Fragment tekstu:
******
Wielu kierowców może odetchnąć z ulgą. Nie będzie konieczności naprawiania pojazdów w ASO, wybierając w zamian np. warsztaty niezależne. Wszystko dlatego, że diagnostyczne gniazdo OBD w dalszym ciągu będzie na obowiązkowym wyposażeniu samochodów. Tak zdecydował Parlament Europejski.
Co daje diagnostyczne gniazdo OBD?
Dla większości kierowców jest to wiadomość, na którą czekali z dużą dozą niepewności. Trzeba mieć bowiem świadomość tego, że dzięki temu diagnostykę auta będzie można przeprowadzić nie tylko w Autoryzowanych Stacjach Obsługi, ale również i w warsztatach niezależnych, które mają odpowiednie komputery. Więcej o samym gnieździe OBD pisaliśmy w artykule pt. “Co to jest złącze OBD 2 i jak go używać?“.
******
Rekordy ze zbioru:
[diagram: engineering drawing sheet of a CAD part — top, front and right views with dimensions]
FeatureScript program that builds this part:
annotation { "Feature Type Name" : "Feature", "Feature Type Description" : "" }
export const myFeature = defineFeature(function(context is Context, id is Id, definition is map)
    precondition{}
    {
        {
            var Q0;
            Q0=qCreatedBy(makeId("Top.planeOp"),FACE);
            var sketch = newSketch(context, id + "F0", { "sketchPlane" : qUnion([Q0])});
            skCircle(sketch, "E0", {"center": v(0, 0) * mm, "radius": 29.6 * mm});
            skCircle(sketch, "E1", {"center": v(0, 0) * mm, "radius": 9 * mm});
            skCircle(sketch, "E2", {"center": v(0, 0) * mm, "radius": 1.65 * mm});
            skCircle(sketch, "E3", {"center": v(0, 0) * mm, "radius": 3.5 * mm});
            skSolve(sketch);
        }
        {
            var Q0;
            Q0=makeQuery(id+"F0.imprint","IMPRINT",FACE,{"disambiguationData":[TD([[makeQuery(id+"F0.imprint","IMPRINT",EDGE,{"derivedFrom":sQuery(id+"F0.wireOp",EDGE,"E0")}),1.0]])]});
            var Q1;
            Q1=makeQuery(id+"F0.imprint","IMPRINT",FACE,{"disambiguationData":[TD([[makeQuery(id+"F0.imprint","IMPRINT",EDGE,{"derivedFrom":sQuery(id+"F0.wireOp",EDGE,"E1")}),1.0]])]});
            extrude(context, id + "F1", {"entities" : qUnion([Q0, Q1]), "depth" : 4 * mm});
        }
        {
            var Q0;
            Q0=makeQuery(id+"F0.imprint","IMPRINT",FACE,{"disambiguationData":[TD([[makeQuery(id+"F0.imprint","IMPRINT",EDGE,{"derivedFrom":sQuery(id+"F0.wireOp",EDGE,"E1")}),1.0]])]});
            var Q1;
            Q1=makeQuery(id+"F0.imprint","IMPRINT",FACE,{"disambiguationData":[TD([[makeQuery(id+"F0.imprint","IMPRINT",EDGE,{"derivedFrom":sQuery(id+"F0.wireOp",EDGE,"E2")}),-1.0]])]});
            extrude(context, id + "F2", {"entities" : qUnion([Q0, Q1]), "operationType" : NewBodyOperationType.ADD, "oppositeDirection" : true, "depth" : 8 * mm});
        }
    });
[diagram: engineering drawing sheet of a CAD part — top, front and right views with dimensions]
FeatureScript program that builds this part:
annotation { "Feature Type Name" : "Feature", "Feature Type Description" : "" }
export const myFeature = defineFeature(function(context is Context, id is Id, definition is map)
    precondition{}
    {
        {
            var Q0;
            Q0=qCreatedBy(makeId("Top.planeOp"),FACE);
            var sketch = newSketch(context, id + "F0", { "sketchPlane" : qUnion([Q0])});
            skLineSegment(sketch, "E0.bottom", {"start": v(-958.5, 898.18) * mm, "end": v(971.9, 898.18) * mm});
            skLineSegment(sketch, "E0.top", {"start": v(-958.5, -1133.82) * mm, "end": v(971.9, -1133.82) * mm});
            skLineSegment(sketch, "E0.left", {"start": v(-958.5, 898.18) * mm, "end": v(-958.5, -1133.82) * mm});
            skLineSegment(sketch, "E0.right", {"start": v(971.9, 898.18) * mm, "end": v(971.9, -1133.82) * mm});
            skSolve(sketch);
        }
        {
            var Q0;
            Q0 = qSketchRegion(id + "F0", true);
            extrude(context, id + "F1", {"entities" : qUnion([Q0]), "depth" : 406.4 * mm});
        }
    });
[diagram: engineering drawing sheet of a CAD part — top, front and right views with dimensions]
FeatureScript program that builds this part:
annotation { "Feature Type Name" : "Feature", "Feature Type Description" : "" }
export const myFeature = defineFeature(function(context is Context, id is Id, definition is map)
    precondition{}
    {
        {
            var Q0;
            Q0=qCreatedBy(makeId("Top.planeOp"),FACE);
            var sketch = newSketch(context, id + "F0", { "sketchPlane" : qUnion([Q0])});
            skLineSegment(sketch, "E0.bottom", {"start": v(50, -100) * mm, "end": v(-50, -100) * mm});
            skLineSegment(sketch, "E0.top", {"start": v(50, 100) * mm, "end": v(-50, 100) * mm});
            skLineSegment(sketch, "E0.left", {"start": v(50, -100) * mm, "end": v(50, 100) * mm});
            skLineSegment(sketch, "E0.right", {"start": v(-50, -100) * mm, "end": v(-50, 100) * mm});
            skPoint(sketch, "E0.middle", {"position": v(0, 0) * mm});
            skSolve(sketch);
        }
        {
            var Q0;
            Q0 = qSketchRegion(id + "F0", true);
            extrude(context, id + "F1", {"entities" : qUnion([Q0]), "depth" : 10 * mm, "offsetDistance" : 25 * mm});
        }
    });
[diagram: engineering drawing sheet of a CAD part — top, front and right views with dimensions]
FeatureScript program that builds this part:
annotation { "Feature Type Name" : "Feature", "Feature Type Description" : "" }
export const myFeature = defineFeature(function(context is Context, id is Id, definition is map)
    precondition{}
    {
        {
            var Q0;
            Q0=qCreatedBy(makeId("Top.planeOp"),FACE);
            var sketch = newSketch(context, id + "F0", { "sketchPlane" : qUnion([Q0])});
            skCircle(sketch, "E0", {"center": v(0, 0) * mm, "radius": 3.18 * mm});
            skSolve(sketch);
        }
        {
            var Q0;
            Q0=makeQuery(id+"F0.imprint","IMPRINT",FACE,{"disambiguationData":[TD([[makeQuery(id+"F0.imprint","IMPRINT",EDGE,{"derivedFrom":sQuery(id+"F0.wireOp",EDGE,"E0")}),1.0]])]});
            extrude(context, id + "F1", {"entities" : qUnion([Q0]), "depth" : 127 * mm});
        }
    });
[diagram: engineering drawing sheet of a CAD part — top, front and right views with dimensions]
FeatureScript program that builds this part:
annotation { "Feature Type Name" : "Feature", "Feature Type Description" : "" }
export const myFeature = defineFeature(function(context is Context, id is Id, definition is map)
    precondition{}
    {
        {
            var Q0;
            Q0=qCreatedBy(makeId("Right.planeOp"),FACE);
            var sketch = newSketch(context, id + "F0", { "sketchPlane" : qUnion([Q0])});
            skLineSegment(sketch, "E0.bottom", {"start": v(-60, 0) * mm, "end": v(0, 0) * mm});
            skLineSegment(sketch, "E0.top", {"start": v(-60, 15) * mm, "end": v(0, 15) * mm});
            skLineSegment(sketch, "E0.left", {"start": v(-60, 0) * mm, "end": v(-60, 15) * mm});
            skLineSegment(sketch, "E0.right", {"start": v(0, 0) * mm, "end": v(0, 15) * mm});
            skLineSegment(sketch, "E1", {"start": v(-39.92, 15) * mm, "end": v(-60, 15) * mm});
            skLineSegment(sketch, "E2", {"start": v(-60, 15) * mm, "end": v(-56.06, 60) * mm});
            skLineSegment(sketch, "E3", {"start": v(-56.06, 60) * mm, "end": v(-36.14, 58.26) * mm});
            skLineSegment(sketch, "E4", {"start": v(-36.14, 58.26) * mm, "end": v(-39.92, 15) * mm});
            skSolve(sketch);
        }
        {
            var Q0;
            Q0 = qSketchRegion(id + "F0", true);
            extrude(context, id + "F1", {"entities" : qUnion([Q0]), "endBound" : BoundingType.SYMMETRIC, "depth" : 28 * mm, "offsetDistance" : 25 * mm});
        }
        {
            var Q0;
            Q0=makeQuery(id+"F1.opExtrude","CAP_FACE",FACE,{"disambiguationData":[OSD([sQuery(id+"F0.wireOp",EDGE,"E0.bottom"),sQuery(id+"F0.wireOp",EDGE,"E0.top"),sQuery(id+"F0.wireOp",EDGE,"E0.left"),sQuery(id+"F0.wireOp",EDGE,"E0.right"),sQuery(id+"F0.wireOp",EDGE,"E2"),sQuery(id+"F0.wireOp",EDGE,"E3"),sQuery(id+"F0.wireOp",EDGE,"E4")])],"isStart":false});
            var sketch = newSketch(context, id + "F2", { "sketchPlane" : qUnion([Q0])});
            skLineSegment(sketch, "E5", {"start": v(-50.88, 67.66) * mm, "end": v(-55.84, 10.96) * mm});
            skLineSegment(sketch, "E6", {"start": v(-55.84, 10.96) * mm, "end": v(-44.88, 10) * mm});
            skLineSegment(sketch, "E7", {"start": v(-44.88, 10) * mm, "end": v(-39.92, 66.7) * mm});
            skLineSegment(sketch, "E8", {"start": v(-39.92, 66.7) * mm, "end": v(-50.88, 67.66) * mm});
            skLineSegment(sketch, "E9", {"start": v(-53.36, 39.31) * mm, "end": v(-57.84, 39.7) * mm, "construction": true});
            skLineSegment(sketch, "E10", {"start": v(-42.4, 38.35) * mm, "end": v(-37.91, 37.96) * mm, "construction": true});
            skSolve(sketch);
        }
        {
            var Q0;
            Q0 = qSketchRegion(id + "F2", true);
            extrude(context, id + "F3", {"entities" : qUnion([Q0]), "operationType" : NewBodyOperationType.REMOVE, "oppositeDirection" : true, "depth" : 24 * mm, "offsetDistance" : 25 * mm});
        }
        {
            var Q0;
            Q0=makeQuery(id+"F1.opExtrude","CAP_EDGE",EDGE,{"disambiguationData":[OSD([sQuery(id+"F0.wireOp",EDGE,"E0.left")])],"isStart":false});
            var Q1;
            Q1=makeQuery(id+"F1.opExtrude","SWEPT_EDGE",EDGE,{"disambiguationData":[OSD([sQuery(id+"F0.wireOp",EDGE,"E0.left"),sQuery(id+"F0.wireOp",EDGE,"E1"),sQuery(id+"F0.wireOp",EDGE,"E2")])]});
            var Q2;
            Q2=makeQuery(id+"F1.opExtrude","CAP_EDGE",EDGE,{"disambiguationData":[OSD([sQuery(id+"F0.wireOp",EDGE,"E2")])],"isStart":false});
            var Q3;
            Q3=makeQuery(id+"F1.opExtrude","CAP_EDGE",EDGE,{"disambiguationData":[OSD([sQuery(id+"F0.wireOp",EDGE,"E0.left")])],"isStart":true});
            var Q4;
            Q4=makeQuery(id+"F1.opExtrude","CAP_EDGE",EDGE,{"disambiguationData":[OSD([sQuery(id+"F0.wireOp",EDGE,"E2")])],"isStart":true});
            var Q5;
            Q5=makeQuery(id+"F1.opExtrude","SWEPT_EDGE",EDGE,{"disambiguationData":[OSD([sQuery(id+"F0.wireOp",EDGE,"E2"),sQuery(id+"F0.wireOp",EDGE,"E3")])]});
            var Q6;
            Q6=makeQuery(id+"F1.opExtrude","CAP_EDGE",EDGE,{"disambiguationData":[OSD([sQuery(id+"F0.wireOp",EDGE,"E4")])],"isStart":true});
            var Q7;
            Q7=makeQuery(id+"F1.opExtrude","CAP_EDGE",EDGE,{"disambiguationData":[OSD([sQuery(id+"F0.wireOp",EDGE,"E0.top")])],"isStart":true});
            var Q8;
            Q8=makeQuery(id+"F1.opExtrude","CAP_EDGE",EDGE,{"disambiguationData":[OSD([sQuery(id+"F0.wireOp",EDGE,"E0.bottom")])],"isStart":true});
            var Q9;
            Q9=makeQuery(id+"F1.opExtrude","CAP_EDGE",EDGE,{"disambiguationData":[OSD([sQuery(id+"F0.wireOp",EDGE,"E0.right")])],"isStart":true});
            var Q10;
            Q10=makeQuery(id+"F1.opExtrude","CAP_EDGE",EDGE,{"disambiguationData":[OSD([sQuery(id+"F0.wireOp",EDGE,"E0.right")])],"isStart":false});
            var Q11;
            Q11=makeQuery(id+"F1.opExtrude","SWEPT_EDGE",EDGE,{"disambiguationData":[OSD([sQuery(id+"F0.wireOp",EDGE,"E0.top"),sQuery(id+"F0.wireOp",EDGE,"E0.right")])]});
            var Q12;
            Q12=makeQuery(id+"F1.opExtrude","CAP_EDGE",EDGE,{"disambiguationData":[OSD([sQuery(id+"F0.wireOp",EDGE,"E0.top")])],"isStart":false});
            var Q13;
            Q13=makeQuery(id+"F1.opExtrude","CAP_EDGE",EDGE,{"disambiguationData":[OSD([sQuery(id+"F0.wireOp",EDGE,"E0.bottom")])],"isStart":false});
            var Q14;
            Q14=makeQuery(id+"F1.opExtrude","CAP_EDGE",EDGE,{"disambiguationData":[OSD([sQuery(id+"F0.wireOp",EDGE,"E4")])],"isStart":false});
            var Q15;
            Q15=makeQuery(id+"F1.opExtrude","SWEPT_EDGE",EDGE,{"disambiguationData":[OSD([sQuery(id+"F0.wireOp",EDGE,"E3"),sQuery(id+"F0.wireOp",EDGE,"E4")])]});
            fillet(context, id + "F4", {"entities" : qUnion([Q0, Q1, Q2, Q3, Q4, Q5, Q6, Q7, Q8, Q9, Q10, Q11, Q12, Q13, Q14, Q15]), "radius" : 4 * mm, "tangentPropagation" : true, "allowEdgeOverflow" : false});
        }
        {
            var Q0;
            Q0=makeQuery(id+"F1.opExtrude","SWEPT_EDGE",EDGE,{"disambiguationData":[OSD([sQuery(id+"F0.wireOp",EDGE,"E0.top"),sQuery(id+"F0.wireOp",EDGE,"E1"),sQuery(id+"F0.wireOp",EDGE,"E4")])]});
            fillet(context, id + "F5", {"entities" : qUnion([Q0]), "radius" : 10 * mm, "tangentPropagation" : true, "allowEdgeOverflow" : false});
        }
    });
******
Wymagane działanie 1:
Przepisz dokładnie fragment tekstu o gnieździe OBD, zaczynając od słów „Wielu kierowców może” i kończąc na słowach „diagnostyczne gniazdo OBD?”.
Wymagane działanie 2:
Kontynuuj tekst o diagnostycznym gnieździe OBD, zaczynając zaraz po jego ostatnim zdaniu.

Odpowiedź pisemna 1:
Wielu kierowców może odetchnąć z ulgą. Nie będzie konieczności naprawiania pojazdów w ASO, wybierając w zamian np. warsztaty niezależne. Wszystko dlatego, że diagnostyczne gniazdo OBD w dalszym ciągu będzie na obowiązkowym wyposażeniu samochodów. Tak zdecydował Parlament Europejski.
Co daje diagnostyczne gniazdo OBD?

Odpowiedź pisemna 2:
Uczciwa konkurencja
Przez długi czas wydawało się, że dojdzie do rezygnacji z tego gniazda, o czym zresztą już wspominaliśmy. Odsyłamy tu do artykułu pt. “Czym skutkować będzie rezygnacja z portu OBD?“. Na szczęście czarny scenariusz się nie sprawdził, a Parlament Europejski w Strasburgu przegłosował, że diagnostyczne gniazdo OBD w dalszym ciągu będzie obowiązkowym wyposażeniem nowych samochodów, podobnie jak ma to miejsce obecnie. Werdykt ten można uznać za zakończenie kilkuletnich prac nad przepisami związanymi z serwisowaniem i naprawą pojazdów.
Z pewnością taki werdykt głosowania przynajmniej po części jest wynikiem tego, iż w pracach nad projektem udział wzięło Stowarzyszenie Dystrybutorów i Producentów Części Motoryzacyjnych przy ścisłej współpracy z międzynarodową organizacją FIGIEFA i innymi stowarzyszeniami krajowymi. Dzięki temu wielu kierowców może spać spokojnie, bo nie będzie narażonych na duże koszty diagnostyki i wykona ją w warsztacie niezależnym, płacąc za to 100 czy 150 zł.
Fakt, że diagnostyczne gniazdo OBD nadal będzie na obowiązkowym wyposażeniu samochodów nieco uspokaja, choć w dalszym ciągu omawiane rozporządzenie ma sporo nieścisłości. Na przykład tych związanych z wejściem wspomnianych zmian w życie. Już teraz słyszy się głosy inaczej interpretujące przegłosowane przepisy. Mimo wszystko przynajmniej na chwilę kierowcy mogą odetchnąć.